Tally the lines in the items below that contain the word "than", and reply with only the number.
▬▬▬
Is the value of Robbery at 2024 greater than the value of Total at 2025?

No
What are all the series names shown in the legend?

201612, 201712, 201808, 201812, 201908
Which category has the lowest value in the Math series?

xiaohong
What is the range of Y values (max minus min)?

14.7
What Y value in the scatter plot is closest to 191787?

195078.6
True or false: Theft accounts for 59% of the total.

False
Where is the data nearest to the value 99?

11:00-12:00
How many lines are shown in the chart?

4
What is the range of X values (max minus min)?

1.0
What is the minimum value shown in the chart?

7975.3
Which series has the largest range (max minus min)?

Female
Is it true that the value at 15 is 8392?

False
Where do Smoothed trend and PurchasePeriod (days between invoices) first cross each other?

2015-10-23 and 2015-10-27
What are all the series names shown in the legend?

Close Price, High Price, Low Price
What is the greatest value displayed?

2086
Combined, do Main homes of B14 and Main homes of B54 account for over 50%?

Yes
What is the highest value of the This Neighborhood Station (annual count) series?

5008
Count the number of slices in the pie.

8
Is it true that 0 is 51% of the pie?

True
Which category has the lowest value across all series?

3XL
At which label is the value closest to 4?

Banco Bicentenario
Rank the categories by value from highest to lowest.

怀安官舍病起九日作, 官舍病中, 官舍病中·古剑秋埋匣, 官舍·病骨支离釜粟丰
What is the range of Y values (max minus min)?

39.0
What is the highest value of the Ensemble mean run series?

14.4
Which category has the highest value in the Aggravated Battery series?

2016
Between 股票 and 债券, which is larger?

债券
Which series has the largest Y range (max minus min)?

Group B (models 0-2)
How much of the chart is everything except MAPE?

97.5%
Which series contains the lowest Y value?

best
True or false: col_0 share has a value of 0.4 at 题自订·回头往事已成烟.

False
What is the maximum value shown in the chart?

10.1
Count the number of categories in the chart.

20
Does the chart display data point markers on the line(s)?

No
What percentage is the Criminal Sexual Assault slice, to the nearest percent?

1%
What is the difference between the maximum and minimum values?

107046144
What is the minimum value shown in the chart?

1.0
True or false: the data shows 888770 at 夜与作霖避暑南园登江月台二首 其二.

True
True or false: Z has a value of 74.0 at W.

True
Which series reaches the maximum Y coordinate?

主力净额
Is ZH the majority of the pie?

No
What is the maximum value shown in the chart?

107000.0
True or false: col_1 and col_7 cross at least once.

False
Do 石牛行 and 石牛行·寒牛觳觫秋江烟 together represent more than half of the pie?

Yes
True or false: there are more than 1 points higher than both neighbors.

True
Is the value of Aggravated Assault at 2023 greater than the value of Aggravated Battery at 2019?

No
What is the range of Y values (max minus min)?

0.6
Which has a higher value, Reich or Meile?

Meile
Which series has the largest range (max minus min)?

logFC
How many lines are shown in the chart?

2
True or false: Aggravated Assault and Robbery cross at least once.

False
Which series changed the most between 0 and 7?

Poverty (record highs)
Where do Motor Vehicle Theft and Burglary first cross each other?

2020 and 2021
▬▬▬
Task result
4